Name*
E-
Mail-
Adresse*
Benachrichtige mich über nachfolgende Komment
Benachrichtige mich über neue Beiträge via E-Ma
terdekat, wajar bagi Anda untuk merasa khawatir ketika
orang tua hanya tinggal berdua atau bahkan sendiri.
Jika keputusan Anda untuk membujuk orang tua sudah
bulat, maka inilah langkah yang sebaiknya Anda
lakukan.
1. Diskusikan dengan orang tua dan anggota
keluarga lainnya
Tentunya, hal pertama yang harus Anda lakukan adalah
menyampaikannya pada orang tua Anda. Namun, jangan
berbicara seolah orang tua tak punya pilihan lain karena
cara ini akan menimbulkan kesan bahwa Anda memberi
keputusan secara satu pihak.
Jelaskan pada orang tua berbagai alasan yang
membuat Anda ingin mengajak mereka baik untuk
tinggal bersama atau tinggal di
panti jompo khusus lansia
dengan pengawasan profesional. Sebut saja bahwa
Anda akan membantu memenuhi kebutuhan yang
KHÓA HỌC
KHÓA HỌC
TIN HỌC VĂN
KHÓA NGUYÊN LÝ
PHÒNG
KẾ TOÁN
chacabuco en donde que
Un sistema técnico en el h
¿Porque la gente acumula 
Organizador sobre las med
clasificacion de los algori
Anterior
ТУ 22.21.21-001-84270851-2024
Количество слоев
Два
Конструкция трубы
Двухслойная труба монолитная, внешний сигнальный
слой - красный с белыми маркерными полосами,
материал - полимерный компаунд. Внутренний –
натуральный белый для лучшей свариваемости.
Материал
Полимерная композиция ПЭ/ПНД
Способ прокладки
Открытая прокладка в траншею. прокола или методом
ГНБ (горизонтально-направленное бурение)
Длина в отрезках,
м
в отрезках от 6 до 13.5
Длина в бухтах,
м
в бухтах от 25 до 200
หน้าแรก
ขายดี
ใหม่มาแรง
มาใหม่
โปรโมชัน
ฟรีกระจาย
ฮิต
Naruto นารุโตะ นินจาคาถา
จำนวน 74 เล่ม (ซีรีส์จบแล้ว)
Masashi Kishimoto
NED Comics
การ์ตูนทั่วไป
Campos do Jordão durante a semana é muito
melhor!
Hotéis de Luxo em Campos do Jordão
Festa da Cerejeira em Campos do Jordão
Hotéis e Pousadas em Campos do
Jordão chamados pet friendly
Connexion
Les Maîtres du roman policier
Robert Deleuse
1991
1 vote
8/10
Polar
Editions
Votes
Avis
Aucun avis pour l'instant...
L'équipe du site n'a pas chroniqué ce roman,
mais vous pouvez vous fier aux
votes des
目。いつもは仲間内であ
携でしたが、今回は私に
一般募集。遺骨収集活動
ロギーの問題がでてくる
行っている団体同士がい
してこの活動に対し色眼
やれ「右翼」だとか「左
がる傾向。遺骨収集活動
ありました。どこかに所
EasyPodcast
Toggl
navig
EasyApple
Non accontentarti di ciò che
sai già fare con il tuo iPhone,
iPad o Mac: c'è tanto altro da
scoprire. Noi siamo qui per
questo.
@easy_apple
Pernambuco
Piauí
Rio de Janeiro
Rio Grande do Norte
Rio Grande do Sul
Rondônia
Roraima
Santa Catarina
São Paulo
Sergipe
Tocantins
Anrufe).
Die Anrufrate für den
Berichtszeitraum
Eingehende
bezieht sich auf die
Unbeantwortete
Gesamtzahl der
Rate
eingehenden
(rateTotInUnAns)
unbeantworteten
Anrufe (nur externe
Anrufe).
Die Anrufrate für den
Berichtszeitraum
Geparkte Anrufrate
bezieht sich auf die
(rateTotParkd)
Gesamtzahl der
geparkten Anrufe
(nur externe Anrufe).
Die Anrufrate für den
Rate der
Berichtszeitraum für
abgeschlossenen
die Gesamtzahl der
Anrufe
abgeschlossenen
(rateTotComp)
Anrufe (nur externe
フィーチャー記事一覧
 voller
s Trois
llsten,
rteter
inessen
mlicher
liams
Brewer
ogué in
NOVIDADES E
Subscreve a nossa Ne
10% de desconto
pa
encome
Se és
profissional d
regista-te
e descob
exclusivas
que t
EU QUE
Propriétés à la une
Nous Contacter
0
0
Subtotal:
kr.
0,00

**********

### [WHAT YOU SHOULD DO]
Repeat every line of the data above word for word, keeping the original order and line breaks.

### [TASK OUTPUT]
Name*
E-
Mail-
Adresse*
Benachrichtige mich über nachfolgende Komment
Benachrichtige mich über neue Beiträge via E-Ma
terdekat, wajar bagi Anda untuk merasa khawatir ketika
orang tua hanya tinggal berdua atau bahkan sendiri.
Jika keputusan Anda untuk membujuk orang tua sudah
bulat, maka inilah langkah yang sebaiknya Anda
lakukan.
1. Diskusikan dengan orang tua dan anggota
keluarga lainnya
Tentunya, hal pertama yang harus Anda lakukan adalah
menyampaikannya pada orang tua Anda. Namun, jangan
berbicara seolah orang tua tak punya pilihan lain karena
cara ini akan menimbulkan kesan bahwa Anda memberi
keputusan secara satu pihak.
Jelaskan pada orang tua berbagai alasan yang
membuat Anda ingin mengajak mereka baik untuk
tinggal bersama atau tinggal di
panti jompo khusus lansia
dengan pengawasan profesional. Sebut saja bahwa
Anda akan membantu memenuhi kebutuhan yang
KHÓA HỌC
KHÓA HỌC
TIN HỌC VĂN
KHÓA NGUYÊN LÝ
PHÒNG
KẾ TOÁN
chacabuco en donde que
Un sistema técnico en el h
¿Porque la gente acumula 
Organizador sobre las med
clasificacion de los algori
Anterior
ТУ 22.21.21-001-84270851-2024
Количество слоев
Два
Конструкция трубы
Двухслойная труба монолитная, внешний сигнальный
слой - красный с белыми маркерными полосами,
материал - полимерный компаунд. Внутренний –
натуральный белый для лучшей свариваемости.
Материал
Полимерная композиция ПЭ/ПНД
Способ прокладки
Открытая прокладка в траншею. прокола или методом
ГНБ (горизонтально-направленное бурение)
Длина в отрезках,
м
в отрезках от 6 до 13.5
Длина в бухтах,
м
в бухтах от 25 до 200
หน้าแรก
ขายดี
ใหม่มาแรง
มาใหม่
โปรโมชัน
ฟรีกระจาย
ฮิต
Naruto นารุโตะ นินจาคาถา
จำนวน 74 เล่ม (ซีรีส์จบแล้ว)
Masashi Kishimoto
NED Comics
การ์ตูนทั่วไป
Campos do Jordão durante a semana é muito
melhor!
Hotéis de Luxo em Campos do Jordão
Festa da Cerejeira em Campos do Jordão
Hotéis e Pousadas em Campos do
Jordão chamados pet friendly
Connexion
Les Maîtres du roman policier
Robert Deleuse
1991
1 vote
8/10
Polar
Editions
Votes
Avis
Aucun avis pour l'instant...
L'équipe du site n'a pas chroniqué ce roman,
mais vous pouvez vous fier aux
votes des
目。いつもは仲間内であ
携でしたが、今回は私に
一般募集。遺骨収集活動
ロギーの問題がでてくる
行っている団体同士がい
してこの活動に対し色眼
やれ「右翼」だとか「左
がる傾向。遺骨収集活動
ありました。どこかに所
EasyPodcast
Toggl
navig
EasyApple
Non accontentarti di ciò che
sai già fare con il tuo iPhone,
iPad o Mac: c'è tanto altro da
scoprire. Noi siamo qui per
questo.
@easy_apple
Pernambuco
Piauí
Rio de Janeiro
Rio Grande do Norte
Rio Grande do Sul
Rondônia
Roraima
Santa Catarina
São Paulo
Sergipe
Tocantins
Anrufe).
Die Anrufrate für den
Berichtszeitraum
Eingehende
bezieht sich auf die
Unbeantwortete
Gesamtzahl der
Rate
eingehenden
(rateTotInUnAns)
unbeantworteten
Anrufe (nur externe
Anrufe).
Die Anrufrate für den
Berichtszeitraum
Geparkte Anrufrate
bezieht sich auf die
(rateTotParkd)
Gesamtzahl der
geparkten Anrufe
(nur externe Anrufe).
Die Anrufrate für den
Rate der
Berichtszeitraum für
abgeschlossenen
die Gesamtzahl der
Anrufe
abgeschlossenen
(rateTotComp)
Anrufe (nur externe
フィーチャー記事一覧
 voller
s Trois
llsten,
rteter
inessen
mlicher
liams
Brewer
ogué in
NOVIDADES E
Subscreve a nossa Ne
10% de desconto
pa
encome
Se és
profissional d
regista-te
e descob
exclusivas
que t
EU QUE
Propriétés à la une
Nous Contacter
0
0
Subtotal:
kr.
0,00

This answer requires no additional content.